Task goal: For every line in the records that has the word "four", make a copy.

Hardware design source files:
################

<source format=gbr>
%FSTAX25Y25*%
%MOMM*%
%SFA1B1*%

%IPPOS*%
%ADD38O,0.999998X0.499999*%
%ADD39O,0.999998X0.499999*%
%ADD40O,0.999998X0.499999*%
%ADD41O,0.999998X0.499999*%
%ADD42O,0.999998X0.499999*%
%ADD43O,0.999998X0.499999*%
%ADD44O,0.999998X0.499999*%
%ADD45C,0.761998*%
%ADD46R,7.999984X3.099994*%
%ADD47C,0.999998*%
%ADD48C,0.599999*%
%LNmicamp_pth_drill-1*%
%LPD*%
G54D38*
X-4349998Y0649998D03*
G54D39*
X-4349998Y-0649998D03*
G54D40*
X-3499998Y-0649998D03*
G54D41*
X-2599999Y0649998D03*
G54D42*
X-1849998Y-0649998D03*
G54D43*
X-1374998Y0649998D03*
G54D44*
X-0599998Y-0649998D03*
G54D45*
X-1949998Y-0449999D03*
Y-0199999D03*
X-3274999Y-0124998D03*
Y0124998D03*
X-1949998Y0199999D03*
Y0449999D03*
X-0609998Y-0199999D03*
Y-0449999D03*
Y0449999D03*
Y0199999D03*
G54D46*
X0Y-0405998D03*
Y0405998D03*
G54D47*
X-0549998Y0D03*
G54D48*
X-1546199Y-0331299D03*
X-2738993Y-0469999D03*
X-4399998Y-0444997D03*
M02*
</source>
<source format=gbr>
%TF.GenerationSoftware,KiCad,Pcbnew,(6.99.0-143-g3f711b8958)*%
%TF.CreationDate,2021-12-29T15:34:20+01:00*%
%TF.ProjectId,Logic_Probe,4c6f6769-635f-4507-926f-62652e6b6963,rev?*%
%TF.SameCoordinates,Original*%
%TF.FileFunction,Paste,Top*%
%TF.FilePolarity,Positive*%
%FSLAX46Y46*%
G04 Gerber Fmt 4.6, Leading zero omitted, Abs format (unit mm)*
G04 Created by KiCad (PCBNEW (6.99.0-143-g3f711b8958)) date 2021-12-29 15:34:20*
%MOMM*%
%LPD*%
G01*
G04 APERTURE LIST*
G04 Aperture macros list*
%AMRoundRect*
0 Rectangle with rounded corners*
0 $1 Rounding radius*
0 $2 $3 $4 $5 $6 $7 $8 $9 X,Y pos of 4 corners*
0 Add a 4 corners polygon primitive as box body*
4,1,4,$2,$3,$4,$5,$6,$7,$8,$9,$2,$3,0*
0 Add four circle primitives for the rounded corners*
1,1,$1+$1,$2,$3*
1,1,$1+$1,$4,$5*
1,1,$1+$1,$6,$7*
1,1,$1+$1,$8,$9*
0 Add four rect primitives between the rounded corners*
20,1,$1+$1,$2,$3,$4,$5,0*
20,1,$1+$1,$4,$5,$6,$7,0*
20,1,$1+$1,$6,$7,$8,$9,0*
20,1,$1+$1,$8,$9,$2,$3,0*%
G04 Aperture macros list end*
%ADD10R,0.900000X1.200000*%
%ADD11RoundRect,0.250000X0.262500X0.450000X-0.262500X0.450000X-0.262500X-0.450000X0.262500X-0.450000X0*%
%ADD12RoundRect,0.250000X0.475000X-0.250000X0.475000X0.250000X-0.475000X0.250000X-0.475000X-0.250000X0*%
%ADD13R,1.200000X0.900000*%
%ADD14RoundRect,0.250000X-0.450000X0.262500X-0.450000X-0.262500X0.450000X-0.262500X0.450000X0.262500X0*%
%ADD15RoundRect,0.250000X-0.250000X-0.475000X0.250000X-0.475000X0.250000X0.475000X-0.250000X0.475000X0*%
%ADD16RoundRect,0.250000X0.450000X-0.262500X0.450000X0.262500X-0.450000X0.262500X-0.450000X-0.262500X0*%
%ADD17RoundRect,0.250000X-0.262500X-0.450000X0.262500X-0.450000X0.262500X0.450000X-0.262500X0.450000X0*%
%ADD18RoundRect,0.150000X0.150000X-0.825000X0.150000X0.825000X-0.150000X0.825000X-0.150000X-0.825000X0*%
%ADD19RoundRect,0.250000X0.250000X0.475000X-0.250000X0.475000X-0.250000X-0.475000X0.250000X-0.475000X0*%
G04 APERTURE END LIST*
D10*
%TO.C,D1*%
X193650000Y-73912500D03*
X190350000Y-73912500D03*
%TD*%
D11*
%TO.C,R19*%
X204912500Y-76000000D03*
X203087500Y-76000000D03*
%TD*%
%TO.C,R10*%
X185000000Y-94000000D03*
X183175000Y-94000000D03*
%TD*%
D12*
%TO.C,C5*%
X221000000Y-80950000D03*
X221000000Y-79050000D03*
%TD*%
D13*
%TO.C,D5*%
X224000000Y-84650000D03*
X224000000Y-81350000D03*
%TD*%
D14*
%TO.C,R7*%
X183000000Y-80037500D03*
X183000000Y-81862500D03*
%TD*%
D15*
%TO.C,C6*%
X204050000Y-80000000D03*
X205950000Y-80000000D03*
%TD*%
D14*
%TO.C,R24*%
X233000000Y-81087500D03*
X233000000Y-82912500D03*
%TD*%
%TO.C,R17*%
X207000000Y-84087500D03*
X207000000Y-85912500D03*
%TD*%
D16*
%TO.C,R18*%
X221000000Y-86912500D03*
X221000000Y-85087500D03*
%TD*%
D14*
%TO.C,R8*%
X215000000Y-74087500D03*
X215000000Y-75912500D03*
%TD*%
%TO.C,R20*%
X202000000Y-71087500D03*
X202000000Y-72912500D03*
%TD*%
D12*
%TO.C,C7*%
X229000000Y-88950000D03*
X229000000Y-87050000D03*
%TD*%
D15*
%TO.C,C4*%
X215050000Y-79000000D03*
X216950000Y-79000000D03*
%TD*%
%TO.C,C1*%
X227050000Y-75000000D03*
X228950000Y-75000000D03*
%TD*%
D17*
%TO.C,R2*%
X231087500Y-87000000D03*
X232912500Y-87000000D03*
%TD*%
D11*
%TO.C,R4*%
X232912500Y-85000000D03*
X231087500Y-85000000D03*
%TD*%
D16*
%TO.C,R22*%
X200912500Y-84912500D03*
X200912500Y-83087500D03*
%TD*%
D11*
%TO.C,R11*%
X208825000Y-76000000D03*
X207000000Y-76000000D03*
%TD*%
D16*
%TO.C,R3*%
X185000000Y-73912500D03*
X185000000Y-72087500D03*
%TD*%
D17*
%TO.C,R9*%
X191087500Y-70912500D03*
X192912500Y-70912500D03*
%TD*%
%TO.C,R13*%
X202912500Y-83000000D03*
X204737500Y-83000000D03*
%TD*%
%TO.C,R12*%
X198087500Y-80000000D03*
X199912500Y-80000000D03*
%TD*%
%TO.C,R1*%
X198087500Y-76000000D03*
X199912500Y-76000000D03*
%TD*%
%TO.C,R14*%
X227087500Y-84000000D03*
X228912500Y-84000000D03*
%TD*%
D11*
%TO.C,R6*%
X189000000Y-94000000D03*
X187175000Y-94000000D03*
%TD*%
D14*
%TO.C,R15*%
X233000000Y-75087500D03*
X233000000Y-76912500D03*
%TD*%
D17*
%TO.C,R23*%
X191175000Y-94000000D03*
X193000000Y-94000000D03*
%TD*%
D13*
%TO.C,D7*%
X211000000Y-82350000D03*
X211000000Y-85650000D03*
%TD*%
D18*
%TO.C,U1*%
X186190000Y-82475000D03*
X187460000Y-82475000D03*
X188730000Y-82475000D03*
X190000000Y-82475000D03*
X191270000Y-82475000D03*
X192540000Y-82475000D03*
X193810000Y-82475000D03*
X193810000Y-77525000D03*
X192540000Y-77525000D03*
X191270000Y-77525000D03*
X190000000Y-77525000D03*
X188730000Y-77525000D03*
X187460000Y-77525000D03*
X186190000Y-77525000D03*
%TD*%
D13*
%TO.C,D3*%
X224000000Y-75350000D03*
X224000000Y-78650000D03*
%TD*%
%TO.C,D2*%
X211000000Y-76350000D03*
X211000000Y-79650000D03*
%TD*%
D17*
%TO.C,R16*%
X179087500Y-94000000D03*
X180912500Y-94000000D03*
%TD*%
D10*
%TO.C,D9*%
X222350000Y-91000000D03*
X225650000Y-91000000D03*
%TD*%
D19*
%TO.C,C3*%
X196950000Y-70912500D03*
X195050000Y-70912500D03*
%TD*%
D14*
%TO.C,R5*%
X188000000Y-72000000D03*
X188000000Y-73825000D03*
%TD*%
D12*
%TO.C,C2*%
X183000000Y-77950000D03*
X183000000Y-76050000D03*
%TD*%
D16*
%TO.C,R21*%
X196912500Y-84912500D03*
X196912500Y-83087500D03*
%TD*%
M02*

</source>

################

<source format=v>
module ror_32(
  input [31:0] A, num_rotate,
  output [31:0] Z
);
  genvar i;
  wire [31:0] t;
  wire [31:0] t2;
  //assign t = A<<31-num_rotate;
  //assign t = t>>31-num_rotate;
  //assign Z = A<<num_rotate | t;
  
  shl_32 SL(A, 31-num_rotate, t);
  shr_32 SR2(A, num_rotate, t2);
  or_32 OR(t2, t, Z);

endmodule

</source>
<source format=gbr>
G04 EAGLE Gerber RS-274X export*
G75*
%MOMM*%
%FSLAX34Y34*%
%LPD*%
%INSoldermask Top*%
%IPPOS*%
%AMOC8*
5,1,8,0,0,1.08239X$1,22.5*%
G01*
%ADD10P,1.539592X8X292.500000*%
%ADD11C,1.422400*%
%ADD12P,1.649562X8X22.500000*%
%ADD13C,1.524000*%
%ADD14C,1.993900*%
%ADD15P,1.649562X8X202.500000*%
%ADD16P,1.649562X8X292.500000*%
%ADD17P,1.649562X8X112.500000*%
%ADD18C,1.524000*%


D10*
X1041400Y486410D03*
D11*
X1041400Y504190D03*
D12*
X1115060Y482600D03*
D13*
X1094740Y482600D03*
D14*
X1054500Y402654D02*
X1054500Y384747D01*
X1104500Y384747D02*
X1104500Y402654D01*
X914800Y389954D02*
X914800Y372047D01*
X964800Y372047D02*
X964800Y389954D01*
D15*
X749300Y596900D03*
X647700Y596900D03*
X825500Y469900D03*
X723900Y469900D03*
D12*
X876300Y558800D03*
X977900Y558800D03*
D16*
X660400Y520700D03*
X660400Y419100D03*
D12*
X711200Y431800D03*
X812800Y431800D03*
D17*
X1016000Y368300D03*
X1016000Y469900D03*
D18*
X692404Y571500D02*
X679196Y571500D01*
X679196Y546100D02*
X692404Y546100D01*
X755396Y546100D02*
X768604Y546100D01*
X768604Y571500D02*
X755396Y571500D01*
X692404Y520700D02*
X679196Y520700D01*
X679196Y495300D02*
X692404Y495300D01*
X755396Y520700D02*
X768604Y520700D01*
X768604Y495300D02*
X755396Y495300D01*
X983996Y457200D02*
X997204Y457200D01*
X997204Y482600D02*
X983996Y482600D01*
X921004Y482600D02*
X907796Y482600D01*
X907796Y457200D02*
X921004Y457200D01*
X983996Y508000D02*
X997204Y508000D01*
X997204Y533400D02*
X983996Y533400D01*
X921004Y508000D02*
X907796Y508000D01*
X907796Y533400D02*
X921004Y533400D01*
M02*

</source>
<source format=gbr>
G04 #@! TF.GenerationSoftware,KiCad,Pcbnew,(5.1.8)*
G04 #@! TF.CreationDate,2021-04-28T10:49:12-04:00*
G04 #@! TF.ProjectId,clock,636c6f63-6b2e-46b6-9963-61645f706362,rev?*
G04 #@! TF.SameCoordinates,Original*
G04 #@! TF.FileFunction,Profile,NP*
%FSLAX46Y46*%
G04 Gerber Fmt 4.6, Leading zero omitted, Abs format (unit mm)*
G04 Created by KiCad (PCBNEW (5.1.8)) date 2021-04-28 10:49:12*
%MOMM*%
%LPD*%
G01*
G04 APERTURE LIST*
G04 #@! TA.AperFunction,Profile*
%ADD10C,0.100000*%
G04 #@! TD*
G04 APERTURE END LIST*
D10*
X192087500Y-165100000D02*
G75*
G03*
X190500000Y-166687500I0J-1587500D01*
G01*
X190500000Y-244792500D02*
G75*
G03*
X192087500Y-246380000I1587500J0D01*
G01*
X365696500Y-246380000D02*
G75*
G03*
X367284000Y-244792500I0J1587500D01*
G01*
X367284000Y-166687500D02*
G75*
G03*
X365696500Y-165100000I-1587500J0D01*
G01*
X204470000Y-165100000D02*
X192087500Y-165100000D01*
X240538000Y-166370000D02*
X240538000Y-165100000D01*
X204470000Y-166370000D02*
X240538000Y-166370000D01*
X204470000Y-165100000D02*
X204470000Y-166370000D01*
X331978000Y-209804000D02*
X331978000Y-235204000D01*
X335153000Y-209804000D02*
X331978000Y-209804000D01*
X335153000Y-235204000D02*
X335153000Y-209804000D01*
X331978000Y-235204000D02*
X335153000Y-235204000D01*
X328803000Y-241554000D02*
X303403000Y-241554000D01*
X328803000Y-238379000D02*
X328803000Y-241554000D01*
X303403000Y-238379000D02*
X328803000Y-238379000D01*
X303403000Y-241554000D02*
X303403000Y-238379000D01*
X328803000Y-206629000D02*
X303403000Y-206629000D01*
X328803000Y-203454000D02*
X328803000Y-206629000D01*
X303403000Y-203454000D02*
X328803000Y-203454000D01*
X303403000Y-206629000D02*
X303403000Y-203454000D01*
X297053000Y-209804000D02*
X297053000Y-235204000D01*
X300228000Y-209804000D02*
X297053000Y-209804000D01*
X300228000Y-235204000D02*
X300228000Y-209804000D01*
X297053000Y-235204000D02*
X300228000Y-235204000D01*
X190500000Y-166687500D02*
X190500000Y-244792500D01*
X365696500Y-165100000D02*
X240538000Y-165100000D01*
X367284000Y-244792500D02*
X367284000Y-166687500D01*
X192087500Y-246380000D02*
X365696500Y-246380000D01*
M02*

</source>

################

Solution to this problem:
0 Add four circle primitives for the rounded corners*
0 Add four rect primitives between the rounded corners*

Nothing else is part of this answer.